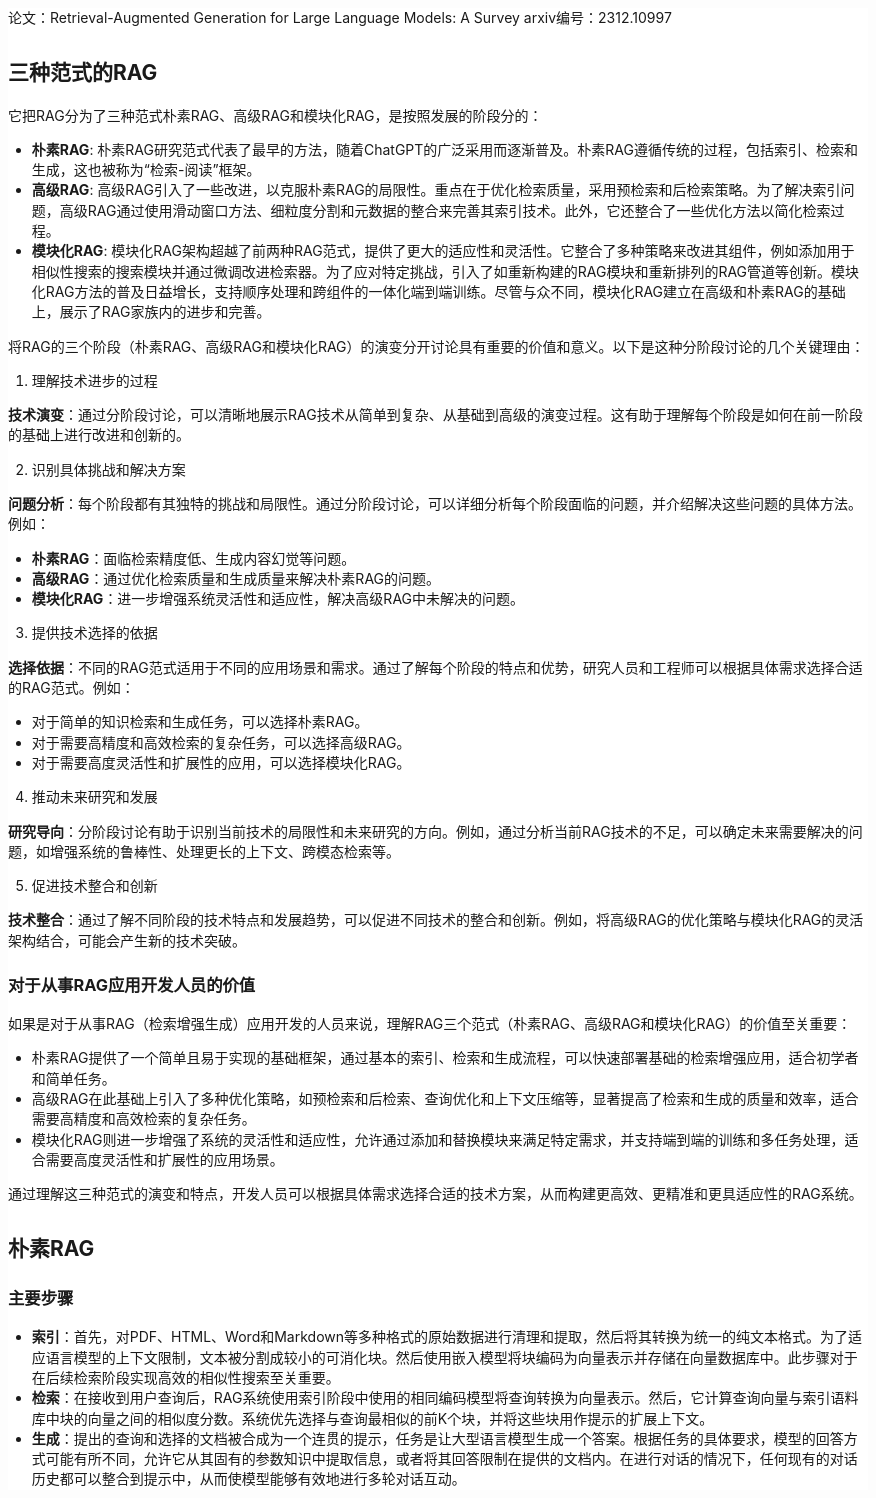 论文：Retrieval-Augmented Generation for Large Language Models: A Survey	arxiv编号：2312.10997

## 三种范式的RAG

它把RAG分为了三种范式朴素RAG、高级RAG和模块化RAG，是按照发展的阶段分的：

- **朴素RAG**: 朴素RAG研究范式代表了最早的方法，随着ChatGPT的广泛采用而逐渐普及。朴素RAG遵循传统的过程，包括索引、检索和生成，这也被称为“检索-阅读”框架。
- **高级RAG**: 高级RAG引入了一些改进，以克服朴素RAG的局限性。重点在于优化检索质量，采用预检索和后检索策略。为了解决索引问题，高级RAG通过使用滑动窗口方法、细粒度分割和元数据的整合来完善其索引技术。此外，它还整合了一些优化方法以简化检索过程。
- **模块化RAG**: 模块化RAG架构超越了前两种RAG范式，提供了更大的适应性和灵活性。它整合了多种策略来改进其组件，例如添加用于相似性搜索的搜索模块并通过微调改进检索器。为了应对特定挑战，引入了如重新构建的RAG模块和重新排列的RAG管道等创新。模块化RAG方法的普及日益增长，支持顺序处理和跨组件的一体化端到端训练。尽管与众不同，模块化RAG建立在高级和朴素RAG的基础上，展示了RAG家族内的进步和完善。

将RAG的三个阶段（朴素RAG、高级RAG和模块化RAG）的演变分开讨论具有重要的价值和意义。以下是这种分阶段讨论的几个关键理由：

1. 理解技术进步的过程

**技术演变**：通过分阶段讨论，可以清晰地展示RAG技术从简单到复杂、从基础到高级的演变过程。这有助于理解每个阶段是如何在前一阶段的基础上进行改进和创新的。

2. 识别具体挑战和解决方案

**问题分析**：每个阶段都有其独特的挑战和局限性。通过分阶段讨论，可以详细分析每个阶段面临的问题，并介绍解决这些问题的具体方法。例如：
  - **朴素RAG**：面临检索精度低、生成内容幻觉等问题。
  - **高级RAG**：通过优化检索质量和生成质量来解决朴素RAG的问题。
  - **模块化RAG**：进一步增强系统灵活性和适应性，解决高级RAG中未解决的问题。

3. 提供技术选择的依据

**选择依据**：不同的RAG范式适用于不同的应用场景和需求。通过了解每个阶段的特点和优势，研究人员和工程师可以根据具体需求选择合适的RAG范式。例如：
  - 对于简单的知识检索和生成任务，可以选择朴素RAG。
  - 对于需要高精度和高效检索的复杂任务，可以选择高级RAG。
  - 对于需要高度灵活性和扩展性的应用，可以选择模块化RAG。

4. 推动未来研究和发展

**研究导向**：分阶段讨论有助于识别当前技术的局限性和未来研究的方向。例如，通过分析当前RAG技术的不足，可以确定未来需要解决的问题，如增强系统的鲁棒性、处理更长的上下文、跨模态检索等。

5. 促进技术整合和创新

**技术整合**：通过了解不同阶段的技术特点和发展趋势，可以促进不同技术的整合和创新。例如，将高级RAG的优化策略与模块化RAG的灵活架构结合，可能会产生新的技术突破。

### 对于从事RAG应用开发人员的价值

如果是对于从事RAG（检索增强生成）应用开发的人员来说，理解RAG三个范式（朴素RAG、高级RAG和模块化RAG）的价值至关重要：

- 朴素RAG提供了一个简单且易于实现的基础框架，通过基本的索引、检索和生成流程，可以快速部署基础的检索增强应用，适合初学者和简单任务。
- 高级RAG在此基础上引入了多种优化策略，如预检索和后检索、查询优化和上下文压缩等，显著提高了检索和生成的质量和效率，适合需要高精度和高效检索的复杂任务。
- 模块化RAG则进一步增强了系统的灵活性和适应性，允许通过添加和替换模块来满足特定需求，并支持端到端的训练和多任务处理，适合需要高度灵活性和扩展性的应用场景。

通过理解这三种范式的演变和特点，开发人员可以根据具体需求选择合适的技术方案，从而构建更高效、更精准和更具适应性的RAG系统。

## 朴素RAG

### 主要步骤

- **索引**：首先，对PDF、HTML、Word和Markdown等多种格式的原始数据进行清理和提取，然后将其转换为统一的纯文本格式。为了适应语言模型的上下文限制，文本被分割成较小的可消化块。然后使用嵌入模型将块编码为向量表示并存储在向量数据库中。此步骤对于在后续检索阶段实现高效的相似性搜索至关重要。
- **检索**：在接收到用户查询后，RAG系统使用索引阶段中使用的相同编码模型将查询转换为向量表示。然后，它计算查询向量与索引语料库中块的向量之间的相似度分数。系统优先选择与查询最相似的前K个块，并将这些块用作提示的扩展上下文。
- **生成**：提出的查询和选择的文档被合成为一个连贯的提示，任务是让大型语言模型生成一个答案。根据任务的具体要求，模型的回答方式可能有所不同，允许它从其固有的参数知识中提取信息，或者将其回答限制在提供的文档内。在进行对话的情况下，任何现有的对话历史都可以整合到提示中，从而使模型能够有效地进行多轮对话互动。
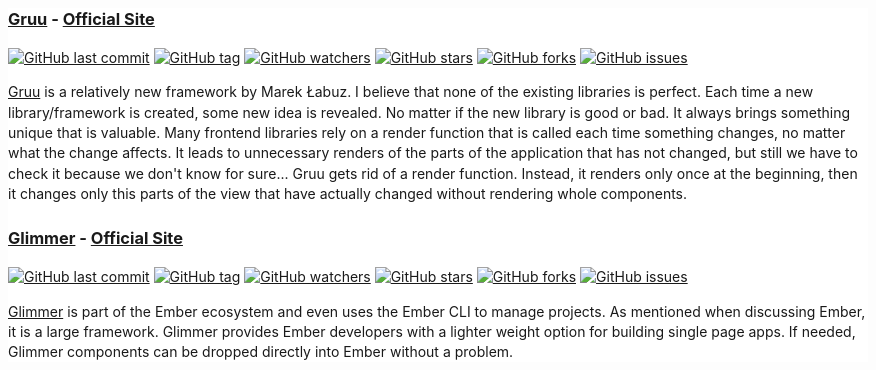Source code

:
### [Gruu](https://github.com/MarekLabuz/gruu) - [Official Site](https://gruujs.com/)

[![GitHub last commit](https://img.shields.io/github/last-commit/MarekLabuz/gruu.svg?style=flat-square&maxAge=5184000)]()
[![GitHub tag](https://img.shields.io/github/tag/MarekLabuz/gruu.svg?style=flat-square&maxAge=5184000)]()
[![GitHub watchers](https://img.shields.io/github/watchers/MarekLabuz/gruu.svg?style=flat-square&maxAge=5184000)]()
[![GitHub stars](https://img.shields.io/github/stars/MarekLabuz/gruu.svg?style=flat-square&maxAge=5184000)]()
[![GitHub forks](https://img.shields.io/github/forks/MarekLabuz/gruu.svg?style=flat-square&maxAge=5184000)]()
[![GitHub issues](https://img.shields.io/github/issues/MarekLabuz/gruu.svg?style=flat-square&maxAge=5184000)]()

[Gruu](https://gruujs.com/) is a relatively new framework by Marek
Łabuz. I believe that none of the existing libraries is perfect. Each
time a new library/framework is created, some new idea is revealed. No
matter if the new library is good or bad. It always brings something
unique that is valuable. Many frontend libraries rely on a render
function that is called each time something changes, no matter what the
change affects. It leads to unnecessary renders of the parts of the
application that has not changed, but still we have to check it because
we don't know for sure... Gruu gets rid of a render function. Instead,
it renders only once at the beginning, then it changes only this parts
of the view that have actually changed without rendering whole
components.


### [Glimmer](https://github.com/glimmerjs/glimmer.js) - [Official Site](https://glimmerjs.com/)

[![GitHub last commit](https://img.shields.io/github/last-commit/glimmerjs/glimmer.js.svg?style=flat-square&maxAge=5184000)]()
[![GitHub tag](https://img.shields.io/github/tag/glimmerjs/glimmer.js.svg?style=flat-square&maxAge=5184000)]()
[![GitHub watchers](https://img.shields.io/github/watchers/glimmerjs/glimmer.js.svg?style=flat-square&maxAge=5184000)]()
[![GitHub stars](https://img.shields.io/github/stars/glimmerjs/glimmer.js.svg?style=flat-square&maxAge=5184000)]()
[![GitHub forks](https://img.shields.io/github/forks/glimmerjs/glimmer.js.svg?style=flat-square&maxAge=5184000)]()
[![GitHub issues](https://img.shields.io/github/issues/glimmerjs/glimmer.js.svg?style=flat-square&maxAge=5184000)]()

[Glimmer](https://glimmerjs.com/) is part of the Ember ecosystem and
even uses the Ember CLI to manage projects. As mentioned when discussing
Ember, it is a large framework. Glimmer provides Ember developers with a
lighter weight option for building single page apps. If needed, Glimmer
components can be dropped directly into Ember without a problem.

*Instruction*
Do not include images; quote all of the entries above exactly.

*Solved problem*
 论文：Retrieval-Augmented Generation for Large Language Models: A Survey	arxiv编号：2312.10997

## 三种范式的RAG

它把RAG分为了三种范式朴素RAG、高级RAG和模块化RAG，是按照发展的阶段分的：

- **朴素RAG**: 朴素RAG研究范式代表了最早的方法，随着ChatGPT的广泛采用而逐渐普及。朴素RAG遵循传统的过程，包括索引、检索和生成，这也被称为“检索-阅读”框架。
- **高级RAG**: 高级RAG引入了一些改进，以克服朴素RAG的局限性。重点在于优化检索质量，采用预检索和后检索策略。为了解决索引问题，高级RAG通过使用滑动窗口方法、细粒度分割和元数据的整合来完善其索引技术。此外，它还整合了一些优化方法以简化检索过程。
- **模块化RAG**: 模块化RAG架构超越了前两种RAG范式，提供了更大的适应性和灵活性。它整合了多种策略来改进其组件，例如添加用于相似性搜索的搜索模块并通过微调改进检索器。为了应对特定挑战，引入了如重新构建的RAG模块和重新排列的RAG管道等创新。模块化RAG方法的普及日益增长，支持顺序处理和跨组件的一体化端到端训练。尽管与众不同，模块化RAG建立在高级和朴素RAG的基础上，展示了RAG家族内的进步和完善。

将RAG的三个阶段（朴素RAG、高级RAG和模块化RAG）的演变分开讨论具有重要的价值和意义。以下是这种分阶段讨论的几个关键理由：

1. 理解技术进步的过程

**技术演变**：通过分阶段讨论，可以清晰地展示RAG技术从简单到复杂、从基础到高级的演变过程。这有助于理解每个阶段是如何在前一阶段的基础上进行改进和创新的。

2. 识别具体挑战和解决方案

**问题分析**：每个阶段都有其独特的挑战和局限性。通过分阶段讨论，可以详细分析每个阶段面临的问题，并介绍解决这些问题的具体方法。例如：
  - **朴素RAG**：面临检索精度低、生成内容幻觉等问题。
  - **高级RAG**：通过优化检索质量和生成质量来解决朴素RAG的问题。
  - **模块化RAG**：进一步增强系统灵活性和适应性，解决高级RAG中未解决的问题。

3. 提供技术选择的依据

**选择依据**：不同的RAG范式适用于不同的应用场景和需求。通过了解每个阶段的特点和优势，研究人员和工程师可以根据具体需求选择合适的RAG范式。例如：
  - 对于简单的知识检索和生成任务，可以选择朴素RAG。
  - 对于需要高精度和高效检索的复杂任务，可以选择高级RAG。
  - 对于需要高度灵活性和扩展性的应用，可以选择模块化RAG。

4. 推动未来研究和发展

**研究导向**：分阶段讨论有助于识别当前技术的局限性和未来研究的方向。例如，通过分析当前RAG技术的不足，可以确定未来需要解决的问题，如增强系统的鲁棒性、处理更长的上下文、跨模态检索等。

5. 促进技术整合和创新

**技术整合**：通过了解不同阶段的技术特点和发展趋势，可以促进不同技术的整合和创新。例如，将高级RAG的优化策略与模块化RAG的灵活架构结合，可能会产生新的技术突破。

### 对于从事RAG应用开发人员的价值

如果是对于从事RAG（检索增强生成）应用开发的人员来说，理解RAG三个范式（朴素RAG、高级RAG和模块化RAG）的价值至关重要：

- 朴素RAG提供了一个简单且易于实现的基础框架，通过基本的索引、检索和生成流程，可以快速部署基础的检索增强应用，适合初学者和简单任务。
- 高级RAG在此基础上引入了多种优化策略，如预检索和后检索、查询优化和上下文压缩等，显著提高了检索和生成的质量和效率，适合需要高精度和高效检索的复杂任务。
- 模块化RAG则进一步增强了系统的灵活性和适应性，允许通过添加和替换模块来满足特定需求，并支持端到端的训练和多任务处理，适合需要高度灵活性和扩展性的应用场景。

通过理解这三种范式的演变和特点，开发人员可以根据具体需求选择合适的技术方案，从而构建更高效、更精准和更具适应性的RAG系统。

## 朴素RAG

### 主要步骤

- **索引**：首先，对PDF、HTML、Word和Markdown等多种格式的原始数据进行清理和提取，然后将其转换为统一的纯文本格式。为了适应语言模型的上下文限制，文本被分割成较小的可消化块。然后使用嵌入模型将块编码为向量表示并存储在向量数据库中。此步骤对于在后续检索阶段实现高效的相似性搜索至关重要。
- **检索**：在接收到用户查询后，RAG系统使用索引阶段中使用的相同编码模型将查询转换为向量表示。然后，它计算查询向量与索引语料库中块的向量之间的相似度分数。系统优先选择与查询最相似的前K个块，并将这些块用作提示的扩展上下文。
- **生成**：提出的查询和选择的文档被合成为一个连贯的提示，任务是让大型语言模型生成一个答案。根据任务的具体要求，模型的回答方式可能有所不同，允许它从其固有的参数知识中提取信息，或者将其回答限制在提供的文档内。在进行对话的情况下，任何现有的对话历史都可以整合到提示中，从而使模型能够有效地进行多轮对话互动。
Source code

:
### [Gruu](https://github.com/MarekLabuz/gruu) - [Official Site](https://gruujs.com/)

[![GitHub last commit](https://img.shields.io/github/last-commit/MarekLabuz/gruu.svg?style=flat-square&maxAge=5184000)]()
[![GitHub tag](https://img.shields.io/github/tag/MarekLabuz/gruu.svg?style=flat-square&maxAge=5184000)]()
[![GitHub watchers](https://img.shields.io/github/watchers/MarekLabuz/gruu.svg?style=flat-square&maxAge=5184000)]()
[![GitHub stars](https://img.shields.io/github/stars/MarekLabuz/gruu.svg?style=flat-square&maxAge=5184000)]()
[![GitHub forks](https://img.shields.io/github/forks/MarekLabuz/gruu.svg?style=flat-square&maxAge=5184000)]()
[![GitHub issues](https://img.shields.io/github/issues/MarekLabuz/gruu.svg?style=flat-square&maxAge=5184000)]()

[Gruu](https://gruujs.com/) is a relatively new framework by Marek
Łabuz. I believe that none of the existing libraries is perfect. Each
time a new library/framework is created, some new idea is revealed. No
matter if the new library is good or bad. It always brings something
unique that is valuable. Many frontend libraries rely on a render
function that is called each time something changes, no matter what the
change affects. It leads to unnecessary renders of the parts of the
application that has not changed, but still we have to check it because
we don't know for sure... Gruu gets rid of a render function. Instead,
it renders only once at the beginning, then it changes only this parts
of the view that have actually changed without rendering whole
components.


### [Glimmer](https://github.com/glimmerjs/glimmer.js) - [Official Site](https://glimmerjs.com/)

[![GitHub last commit](https://img.shields.io/github/last-commit/glimmerjs/glimmer.js.svg?style=flat-square&maxAge=5184000)]()
[![GitHub tag](https://img.shields.io/github/tag/glimmerjs/glimmer.js.svg?style=flat-square&maxAge=5184000)]()
[![GitHub watchers](https://img.shields.io/github/watchers/glimmerjs/glimmer.js.svg?style=flat-square&maxAge=5184000)]()
[![GitHub stars](https://img.shields.io/github/stars/glimmerjs/glimmer.js.svg?style=flat-square&maxAge=5184000)]()
[![GitHub forks](https://img.shields.io/github/forks/glimmerjs/glimmer.js.svg?style=flat-square&maxAge=5184000)]()
[![GitHub issues](https://img.shields.io/github/issues/glimmerjs/glimmer.js.svg?style=flat-square&maxAge=5184000)]()

[Glimmer](https://glimmerjs.com/) is part of the Ember ecosystem and
even uses the Ember CLI to manage projects. As mentioned when discussing
Ember, it is a large framework. Glimmer provides Ember developers with a
lighter weight option for building single page apps. If needed, Glimmer
components can be dropped directly into Ember without a problem.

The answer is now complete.